Alors que ce règlement a été perçu au départ par certaines délégations comme un outil potentiel de surveillance généralisée des communications privées, la Présidence a concentré ses efforts « sur l'élaboration d'une solution innovante pour un compromis qui fournirait des outils efficaces pour limiter la propagation des abus sexuels sur enfants en ligne tout en garantissant le plein respect des droits fondamentaux et en répondant aux préoccupations liées à la protection de la cyber-résilience et de la cybersécurité », résume le rapport.

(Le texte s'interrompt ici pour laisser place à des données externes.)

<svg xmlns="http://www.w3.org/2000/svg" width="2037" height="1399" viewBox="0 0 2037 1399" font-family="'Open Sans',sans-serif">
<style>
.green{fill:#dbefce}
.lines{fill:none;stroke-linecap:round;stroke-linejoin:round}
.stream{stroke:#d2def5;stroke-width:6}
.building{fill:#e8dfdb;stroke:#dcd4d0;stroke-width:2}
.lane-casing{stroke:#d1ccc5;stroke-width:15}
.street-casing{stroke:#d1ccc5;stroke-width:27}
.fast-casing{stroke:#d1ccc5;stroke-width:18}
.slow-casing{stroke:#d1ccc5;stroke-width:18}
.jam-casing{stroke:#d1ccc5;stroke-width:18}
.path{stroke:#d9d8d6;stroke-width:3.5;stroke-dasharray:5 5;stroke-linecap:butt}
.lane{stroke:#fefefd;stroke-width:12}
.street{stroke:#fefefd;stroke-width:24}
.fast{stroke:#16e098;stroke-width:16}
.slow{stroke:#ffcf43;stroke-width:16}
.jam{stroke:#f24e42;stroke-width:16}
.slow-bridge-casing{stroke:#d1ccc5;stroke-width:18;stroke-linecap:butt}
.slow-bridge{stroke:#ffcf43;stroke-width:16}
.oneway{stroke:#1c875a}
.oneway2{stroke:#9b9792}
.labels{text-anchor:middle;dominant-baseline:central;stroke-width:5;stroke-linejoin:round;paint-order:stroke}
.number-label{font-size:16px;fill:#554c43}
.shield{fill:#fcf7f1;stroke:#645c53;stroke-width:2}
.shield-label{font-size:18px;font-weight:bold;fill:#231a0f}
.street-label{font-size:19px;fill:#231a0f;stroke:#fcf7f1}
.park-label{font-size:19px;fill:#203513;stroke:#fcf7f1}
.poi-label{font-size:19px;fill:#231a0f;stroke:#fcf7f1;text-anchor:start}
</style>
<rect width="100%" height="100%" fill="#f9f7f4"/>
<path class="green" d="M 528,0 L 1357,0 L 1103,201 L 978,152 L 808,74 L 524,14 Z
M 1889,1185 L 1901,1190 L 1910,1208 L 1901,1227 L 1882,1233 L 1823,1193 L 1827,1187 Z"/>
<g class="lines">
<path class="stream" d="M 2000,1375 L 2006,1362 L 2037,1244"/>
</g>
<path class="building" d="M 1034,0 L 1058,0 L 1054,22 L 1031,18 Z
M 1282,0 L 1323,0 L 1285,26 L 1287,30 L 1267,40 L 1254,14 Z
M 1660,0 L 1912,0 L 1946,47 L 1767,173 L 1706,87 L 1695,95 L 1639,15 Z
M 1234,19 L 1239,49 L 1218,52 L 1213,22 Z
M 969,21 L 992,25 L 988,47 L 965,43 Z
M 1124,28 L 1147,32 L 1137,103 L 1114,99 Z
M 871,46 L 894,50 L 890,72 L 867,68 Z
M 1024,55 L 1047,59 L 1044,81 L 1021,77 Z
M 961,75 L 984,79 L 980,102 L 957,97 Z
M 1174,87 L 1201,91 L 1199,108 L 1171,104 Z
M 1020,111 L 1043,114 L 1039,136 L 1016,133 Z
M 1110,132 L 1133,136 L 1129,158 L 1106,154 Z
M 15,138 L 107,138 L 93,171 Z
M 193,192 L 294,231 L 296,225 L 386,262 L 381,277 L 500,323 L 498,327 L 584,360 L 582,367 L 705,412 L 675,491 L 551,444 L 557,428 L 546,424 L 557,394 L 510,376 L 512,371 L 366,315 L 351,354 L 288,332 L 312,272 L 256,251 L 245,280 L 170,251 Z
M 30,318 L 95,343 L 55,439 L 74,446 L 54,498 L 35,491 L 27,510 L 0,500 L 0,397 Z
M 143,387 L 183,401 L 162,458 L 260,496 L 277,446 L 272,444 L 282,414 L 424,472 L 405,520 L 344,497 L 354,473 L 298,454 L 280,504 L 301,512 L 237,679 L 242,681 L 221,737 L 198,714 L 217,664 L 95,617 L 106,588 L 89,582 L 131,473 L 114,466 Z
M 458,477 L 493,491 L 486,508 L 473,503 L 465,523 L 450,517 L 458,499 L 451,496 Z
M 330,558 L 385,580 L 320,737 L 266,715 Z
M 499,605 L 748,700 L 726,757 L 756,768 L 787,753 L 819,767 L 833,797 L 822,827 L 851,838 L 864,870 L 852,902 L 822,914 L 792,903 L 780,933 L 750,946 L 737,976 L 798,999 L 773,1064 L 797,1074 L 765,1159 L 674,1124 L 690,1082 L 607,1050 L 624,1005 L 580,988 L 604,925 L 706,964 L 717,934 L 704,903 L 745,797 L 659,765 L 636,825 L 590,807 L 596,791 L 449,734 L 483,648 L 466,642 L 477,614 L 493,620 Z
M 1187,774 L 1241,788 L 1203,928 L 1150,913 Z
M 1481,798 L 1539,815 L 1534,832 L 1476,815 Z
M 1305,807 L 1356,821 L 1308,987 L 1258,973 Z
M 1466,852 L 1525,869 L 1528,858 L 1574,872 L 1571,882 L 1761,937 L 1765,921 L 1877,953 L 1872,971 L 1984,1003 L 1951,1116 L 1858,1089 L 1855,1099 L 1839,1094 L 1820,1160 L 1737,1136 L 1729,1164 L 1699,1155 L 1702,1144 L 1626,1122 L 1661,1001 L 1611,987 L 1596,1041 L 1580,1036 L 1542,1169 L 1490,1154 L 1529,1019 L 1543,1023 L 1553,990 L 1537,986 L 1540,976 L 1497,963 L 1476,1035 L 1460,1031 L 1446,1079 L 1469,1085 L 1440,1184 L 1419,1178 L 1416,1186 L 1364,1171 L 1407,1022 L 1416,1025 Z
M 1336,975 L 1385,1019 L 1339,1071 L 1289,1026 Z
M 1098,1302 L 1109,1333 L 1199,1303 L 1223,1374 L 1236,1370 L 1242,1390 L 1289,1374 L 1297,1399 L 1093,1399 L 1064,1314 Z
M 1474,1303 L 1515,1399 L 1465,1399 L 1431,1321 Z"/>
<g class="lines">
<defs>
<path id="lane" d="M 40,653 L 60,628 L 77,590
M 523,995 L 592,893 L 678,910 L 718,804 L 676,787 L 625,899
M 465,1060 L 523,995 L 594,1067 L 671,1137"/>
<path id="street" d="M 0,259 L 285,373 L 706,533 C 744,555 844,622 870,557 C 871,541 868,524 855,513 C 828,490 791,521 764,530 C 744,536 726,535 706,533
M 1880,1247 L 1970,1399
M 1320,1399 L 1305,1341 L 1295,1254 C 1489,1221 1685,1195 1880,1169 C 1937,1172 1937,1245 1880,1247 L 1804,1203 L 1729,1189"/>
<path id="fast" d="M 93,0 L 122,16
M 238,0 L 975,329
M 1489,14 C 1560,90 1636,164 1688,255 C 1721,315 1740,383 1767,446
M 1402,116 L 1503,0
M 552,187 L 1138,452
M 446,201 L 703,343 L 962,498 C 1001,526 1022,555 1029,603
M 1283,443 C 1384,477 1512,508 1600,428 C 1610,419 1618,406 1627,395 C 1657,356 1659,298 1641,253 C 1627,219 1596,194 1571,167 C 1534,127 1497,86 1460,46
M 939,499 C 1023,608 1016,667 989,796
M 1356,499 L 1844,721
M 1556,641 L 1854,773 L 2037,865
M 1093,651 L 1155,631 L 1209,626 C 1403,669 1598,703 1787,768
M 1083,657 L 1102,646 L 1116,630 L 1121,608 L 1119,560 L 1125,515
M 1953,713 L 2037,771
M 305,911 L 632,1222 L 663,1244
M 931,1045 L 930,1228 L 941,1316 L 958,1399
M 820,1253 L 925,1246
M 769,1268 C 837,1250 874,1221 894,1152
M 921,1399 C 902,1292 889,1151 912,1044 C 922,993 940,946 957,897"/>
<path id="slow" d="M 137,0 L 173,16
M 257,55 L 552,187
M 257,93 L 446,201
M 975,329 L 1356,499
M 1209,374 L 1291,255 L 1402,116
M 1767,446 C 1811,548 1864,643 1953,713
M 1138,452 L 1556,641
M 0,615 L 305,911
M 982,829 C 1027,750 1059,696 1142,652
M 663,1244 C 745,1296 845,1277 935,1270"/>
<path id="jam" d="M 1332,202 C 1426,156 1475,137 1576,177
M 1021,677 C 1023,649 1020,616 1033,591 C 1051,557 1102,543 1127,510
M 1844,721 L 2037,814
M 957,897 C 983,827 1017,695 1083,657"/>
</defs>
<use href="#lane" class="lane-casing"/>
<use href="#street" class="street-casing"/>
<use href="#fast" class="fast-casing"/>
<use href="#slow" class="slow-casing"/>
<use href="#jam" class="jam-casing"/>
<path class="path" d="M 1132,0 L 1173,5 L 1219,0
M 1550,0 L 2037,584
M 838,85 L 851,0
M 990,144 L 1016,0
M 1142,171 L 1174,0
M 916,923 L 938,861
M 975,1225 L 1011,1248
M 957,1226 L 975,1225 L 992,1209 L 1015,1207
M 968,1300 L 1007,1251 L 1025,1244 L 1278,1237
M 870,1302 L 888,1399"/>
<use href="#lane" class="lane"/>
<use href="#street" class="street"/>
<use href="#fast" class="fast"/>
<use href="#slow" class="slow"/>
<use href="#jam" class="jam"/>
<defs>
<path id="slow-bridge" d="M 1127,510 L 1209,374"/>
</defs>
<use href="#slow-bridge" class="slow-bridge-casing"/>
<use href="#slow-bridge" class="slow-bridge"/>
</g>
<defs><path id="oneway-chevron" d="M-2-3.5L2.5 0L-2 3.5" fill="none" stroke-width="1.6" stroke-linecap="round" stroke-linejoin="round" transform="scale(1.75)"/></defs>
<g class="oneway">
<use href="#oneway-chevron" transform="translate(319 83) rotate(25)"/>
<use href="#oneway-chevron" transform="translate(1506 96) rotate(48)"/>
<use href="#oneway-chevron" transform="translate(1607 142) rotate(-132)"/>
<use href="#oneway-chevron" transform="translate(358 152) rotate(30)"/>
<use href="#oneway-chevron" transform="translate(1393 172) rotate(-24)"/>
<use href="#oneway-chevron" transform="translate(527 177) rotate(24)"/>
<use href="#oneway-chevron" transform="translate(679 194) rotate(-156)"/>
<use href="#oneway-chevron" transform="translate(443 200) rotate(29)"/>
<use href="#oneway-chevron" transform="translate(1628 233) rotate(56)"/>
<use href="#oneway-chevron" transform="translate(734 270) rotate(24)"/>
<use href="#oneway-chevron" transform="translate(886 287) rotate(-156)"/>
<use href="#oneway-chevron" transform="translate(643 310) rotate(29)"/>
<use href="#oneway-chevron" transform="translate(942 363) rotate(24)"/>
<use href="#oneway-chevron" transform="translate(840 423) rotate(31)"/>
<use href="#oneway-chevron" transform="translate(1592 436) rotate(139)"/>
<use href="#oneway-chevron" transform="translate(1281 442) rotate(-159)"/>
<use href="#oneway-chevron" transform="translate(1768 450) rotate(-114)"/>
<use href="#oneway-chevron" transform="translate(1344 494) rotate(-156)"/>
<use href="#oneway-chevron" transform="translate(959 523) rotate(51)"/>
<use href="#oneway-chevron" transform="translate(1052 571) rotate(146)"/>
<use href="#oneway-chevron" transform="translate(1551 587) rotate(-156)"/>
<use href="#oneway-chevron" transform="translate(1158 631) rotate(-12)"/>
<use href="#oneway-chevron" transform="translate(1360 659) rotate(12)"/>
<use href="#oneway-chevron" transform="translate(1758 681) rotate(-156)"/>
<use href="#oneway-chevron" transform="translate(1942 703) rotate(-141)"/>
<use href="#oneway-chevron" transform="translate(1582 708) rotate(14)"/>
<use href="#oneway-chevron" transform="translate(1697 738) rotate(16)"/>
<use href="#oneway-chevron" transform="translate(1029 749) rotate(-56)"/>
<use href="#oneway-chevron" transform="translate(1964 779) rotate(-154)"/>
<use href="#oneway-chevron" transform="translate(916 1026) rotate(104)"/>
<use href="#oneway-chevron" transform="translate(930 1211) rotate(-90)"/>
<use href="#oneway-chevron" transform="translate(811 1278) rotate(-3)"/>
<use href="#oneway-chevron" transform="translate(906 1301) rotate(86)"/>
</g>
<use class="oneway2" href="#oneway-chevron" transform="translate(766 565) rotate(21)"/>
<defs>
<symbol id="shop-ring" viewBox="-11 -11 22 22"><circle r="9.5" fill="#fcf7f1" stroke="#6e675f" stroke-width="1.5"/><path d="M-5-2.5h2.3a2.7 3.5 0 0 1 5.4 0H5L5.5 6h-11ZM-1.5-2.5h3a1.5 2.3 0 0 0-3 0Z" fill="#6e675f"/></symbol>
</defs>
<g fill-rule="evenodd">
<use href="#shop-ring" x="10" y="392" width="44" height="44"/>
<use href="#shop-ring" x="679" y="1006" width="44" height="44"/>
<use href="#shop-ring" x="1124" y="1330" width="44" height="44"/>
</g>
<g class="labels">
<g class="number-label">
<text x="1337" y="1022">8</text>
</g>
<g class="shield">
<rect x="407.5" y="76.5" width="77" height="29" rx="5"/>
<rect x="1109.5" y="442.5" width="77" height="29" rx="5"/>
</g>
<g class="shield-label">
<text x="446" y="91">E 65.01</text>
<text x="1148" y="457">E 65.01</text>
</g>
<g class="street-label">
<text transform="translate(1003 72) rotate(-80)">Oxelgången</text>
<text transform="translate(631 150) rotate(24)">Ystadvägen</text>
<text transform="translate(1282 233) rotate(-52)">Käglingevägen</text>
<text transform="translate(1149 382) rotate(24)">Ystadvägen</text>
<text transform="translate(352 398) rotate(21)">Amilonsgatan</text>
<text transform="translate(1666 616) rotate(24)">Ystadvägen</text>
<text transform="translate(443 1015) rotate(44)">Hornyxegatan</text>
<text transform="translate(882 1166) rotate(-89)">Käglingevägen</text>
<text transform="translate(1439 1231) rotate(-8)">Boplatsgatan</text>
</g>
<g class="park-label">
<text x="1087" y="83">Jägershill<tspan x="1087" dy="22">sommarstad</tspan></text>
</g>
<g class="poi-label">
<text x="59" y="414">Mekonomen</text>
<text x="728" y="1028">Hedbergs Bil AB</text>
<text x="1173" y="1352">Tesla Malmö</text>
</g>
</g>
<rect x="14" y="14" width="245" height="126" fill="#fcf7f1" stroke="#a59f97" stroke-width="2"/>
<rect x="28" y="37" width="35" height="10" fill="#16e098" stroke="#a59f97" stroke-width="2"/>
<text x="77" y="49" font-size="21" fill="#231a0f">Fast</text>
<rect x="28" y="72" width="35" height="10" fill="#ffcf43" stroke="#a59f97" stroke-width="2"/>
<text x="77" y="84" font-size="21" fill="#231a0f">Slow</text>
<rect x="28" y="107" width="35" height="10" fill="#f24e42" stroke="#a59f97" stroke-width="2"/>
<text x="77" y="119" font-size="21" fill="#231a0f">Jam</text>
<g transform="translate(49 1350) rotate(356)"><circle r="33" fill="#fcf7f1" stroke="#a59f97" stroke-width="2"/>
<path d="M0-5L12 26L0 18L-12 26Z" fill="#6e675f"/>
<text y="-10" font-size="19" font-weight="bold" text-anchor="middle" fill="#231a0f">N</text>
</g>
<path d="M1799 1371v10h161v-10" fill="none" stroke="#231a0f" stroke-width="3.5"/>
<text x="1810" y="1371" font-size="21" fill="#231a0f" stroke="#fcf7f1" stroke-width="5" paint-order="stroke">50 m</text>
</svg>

Elle avait en effet suggéré de poursuivre la détection volontaire ciblée par les fournisseurs conformément au champ d'application du règlement 1232/2021 au lieu d'établir la possibilité d'injonctions de détection et de protéger le chiffrement, tout en maintenant les services utilisant le chiffrement de bout en bout dans le champ d'application du règlement.

Elle avait aussi supprimé la catégorisation des risques et fait « une priorité » du soutien aux micro, petites et moyennes entreprises pour identifier et évaluer les aspects techniques de mesures spécifiques d'atténuation des risques.

Aucune majorité n’a toutefois pu se dégager. Lors de la préparation du Conseil 'Justice/Affaires intérieures', mercredi 4 juin, un groupe de pays a déjà demandé à la Commission une extension du régime actuel, selon une source.